PostPosted: Mon Aug 18, 2008 5:39 pm 

Joined: Wed Jun 18, 2008 3:31 pm
Posts: 11
BusinessWeek
Bracing for Inflation
By John K. Castle

Growing evidence suggests American consumers, businesspeople, and political leaders should all be bracing for double-digit inflation, probably as early as 2009.

The relative price stability of the past 15 years is giving way to worsening inflation, despite the recent softening of oil prices. The Consumer Price Index for all items shows the inflation rate averaged 2.6% a year from 1992 through 2007 but has doubled since January, reaching an annual rate of 5.6% in July (BusinessWeek.com, 8/14/08). By next year, the monthly figure could hit double digits, and the inflation rate for 2009 overall could triple 2007's 2.85%.

I say this not only because I have looked at a broad range of statistics that point in this direction. I also run a private equity investment firm that owns companies in a number of industries -- including restaurants, the manufacture of gardening tools, oil and gas exploration services, and distribution of entertainment products such as books and videos -- that are already being forced to pass price increases on to the consumer.

The skyrocketing price of oil is obviously a central element in the accelerating price spiral. But a sea change in China's role (BusinessWeek, 6/19/08) is beginning to have a huge impact as well.

Increasing Commodities Pricing

Anyone who hasn't been living in a cave for the past year knows that oil prices have soared and pushed up the prices of gasoline, diesel fuel, and heating oil. Largely hidden from view, however, have been steep and continuing price increases across the whole spectrum of commodities.

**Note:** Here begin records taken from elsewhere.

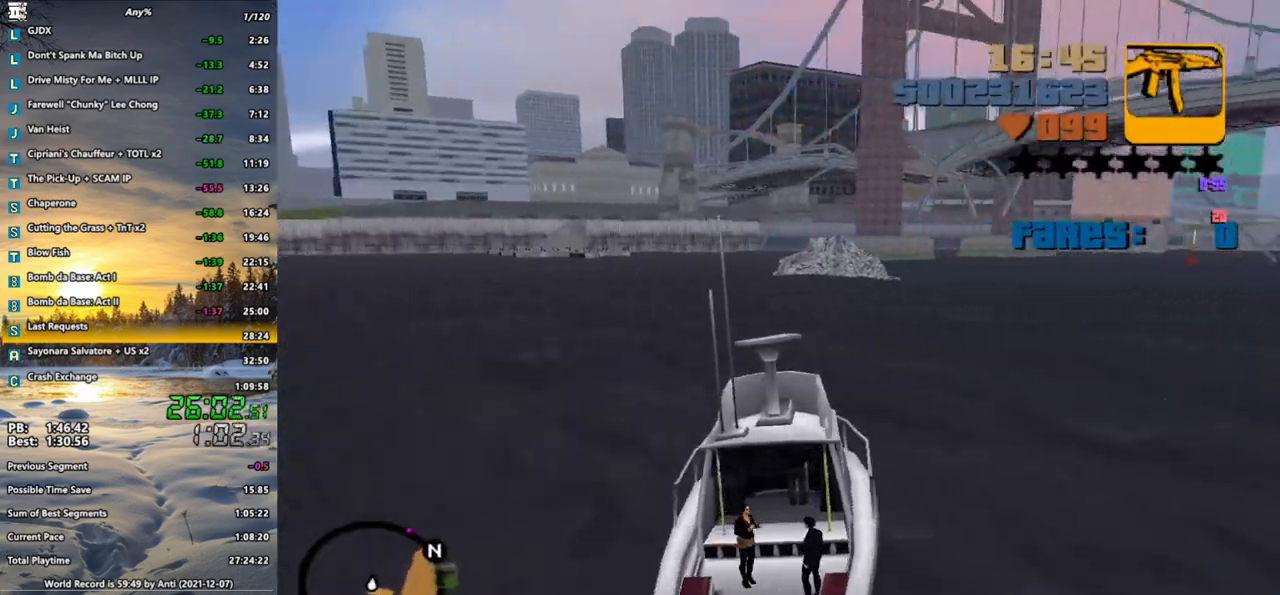
{"keys": ["f1", "w"], "mouse": [], "events": [[233, "d", "up"], [333, "f1", "down"], [367, "f1", "up"], [417, "f1", "down"]]}
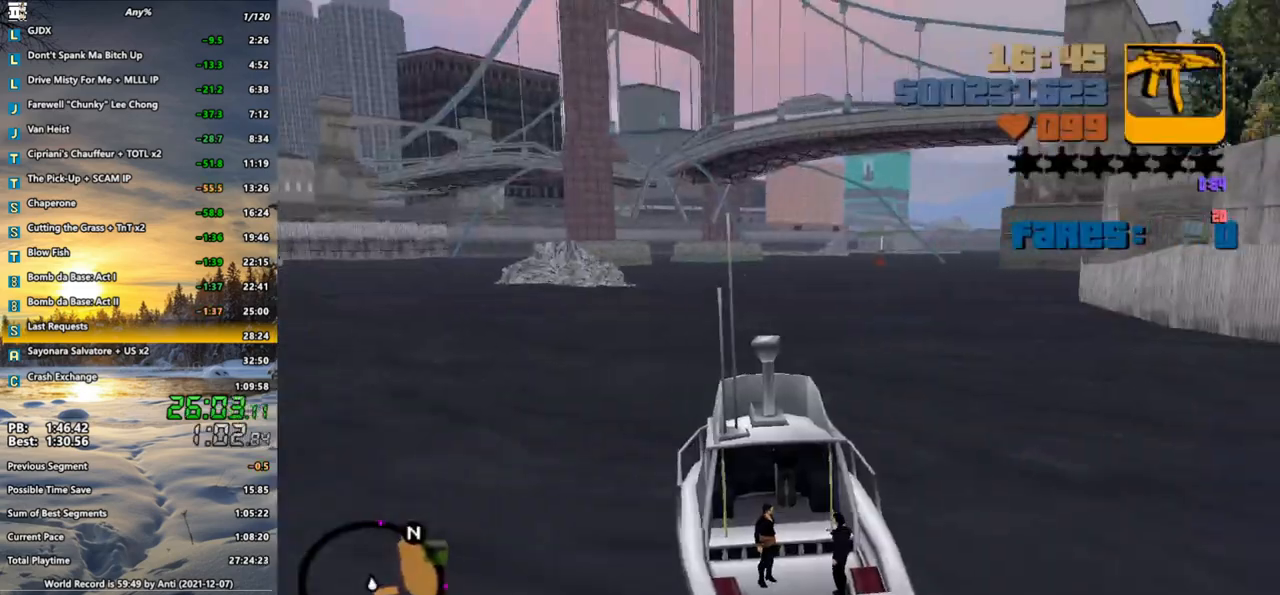
{"keys": ["d", "w"], "mouse": [], "events": [[17, "f1", "up"], [67, "d", "down"], [250, "d", "up"], [483, "d", "down"]]}
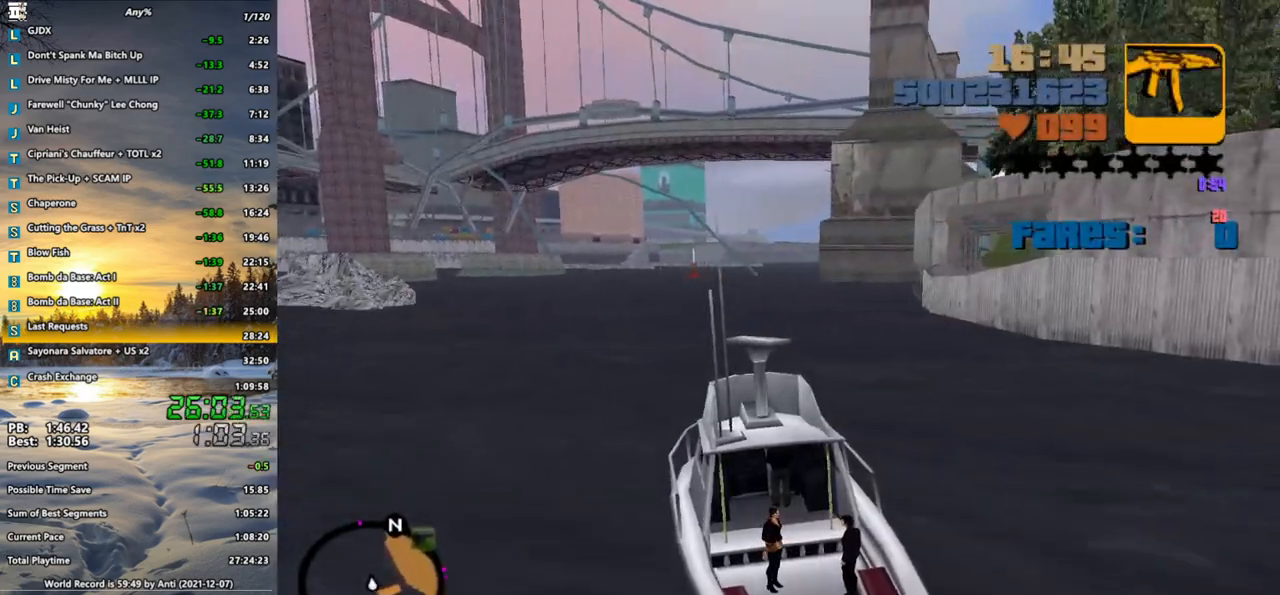
{"keys": ["w"], "mouse": [], "events": [[83, "d", "up"], [267, "f1", "down"], [367, "f1", "up"], [400, "f1", "down"], [450, "f1", "up"]]}
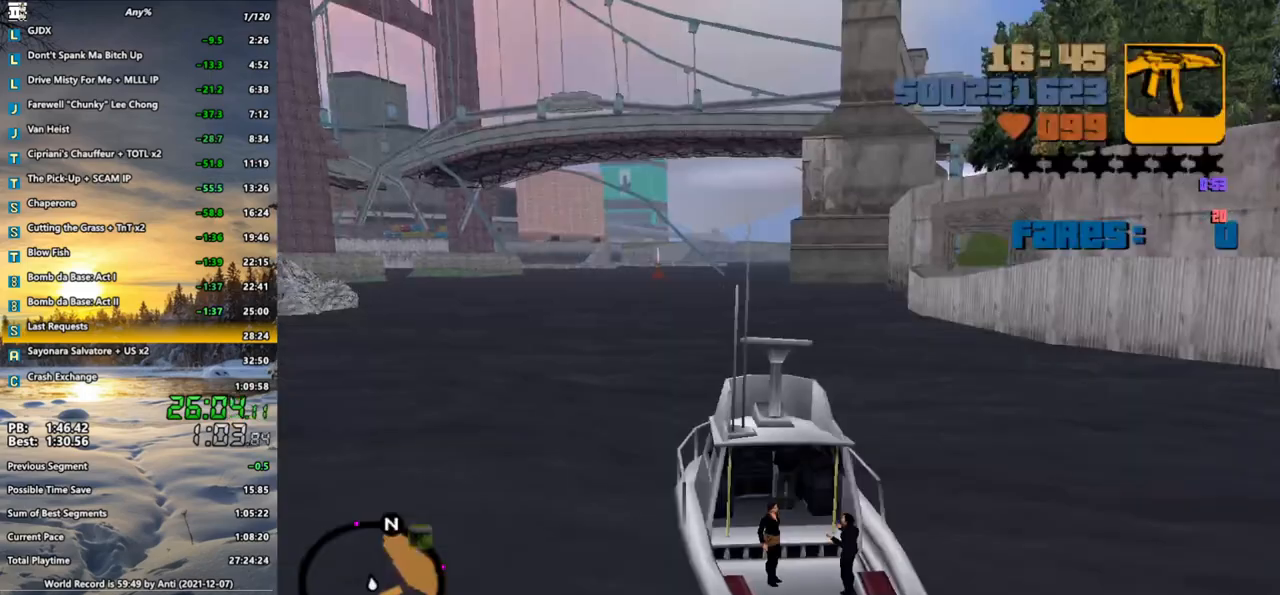
{"keys": ["w"], "mouse": [], "events": [[233, "a", "down"], [333, "a", "up"]]}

Oil almost doubled in price, from $78.21 in July 2007 for a barrel of benchmark crude, to $145, where it peaked before dipping below $120. But from a longer perspective, oil sold for about $30 a barrel during 2003 and much of 2004. Thus it has actually quadrupled in five years. Coal, traditionally volatile, sold for about $30 a ton during 2003, peaked briefly at $63 in 2004, and went for $45.25 at the end of July 2007. A year later it hit $139.50 before slipping back a bit. It has tripled in 12 months.

Copper, another basic commodity, went from 82% a pound in July 2003 to $1.14 a year later, and to $3.72 by the end of last month. That's an increase of 350% over five years. The price of steel has climbed from under $240 a ton for hot-rolled steel coil throughout most of 2003 to $1,125 a ton last month, quadrupling in five years.

Grains have also soared in price (BusinessWeek.com, 7/18/08). U.S. corn prices jumped from $3.01 a bushel in July 2007 to $5.37 one year later. Wheat doubled from $3.05 a bushel in July 2006 to $6.02 last month. A Midwestern bakery owned by one of our portfolio companies turns out 13 million pies a year. The cost of ingredients of a standard pie jumped 100%, from $1.20 a year ago to $2.40 today.

In every sector, cost increases are so large and pervasive that producers who might once have tried to absorb or work around them are passing them on to customers as fast as they can. Dow Chemical (NYSE:DOW - News) recently announced successive price increases of 20% and 25%, plus freight surcharges, saying energy and feedstock costs had risen fourfold in five years.

China's Role

With commodity costs rising for so long, why are we feeling the impact so suddenly?

The answer is that China can no longer bail us out with low-cost manufacturing. For years, American manufacturers and retailers offset rising costs by sourcing more products from China, where they could be made cheaply. That kept prices down for American consumers and also restrained pressures on wages, abetting price stability. But now costs are rising quickly in China, too (BusinessWeek.com, 8/12/08).

The Chinese government, under pressure from the U.S., let its currency float upward by 21% against the dollar since depegging it in July 2005. It also increased its value-added tax by 11%, and removed rebates of the tax for most exporters. New labor laws, coupled with a tightening market for skilled workers, have pushed up labor costs by about 50% over the last three years. Meanwhile, Chinese producer prices rose by 10% in July, the fastest rate of increase since 1996. As a result, Chinese producers are demanding -- and getting -- price increases of 20% to 25% on goods they make and sell to U.S. customers.

Without the Chinese life preserver, prices at the big-box American retailers are likely to be soaring in the near future, and Chinese manufactured parts and components that go into U.S. cars and appliances are likely to experience similar gains.

Admitting We Have a Problem

Most Americans will have to tighten their belts and accept lower living standards unless this inflationary spiral can be stopped. There will be pain -- higher prices and a weaker economy, resulting in fewer jobs. Meanwhile, millions of Americans who are already feeling poorer because of falling home values and a soft economy will be further pinched by higher prices for heating oil, groceries, clothing, autos and appliances. Labor is unlikely to remain so quiescent, particularly as the expectation of inflation becomes clear.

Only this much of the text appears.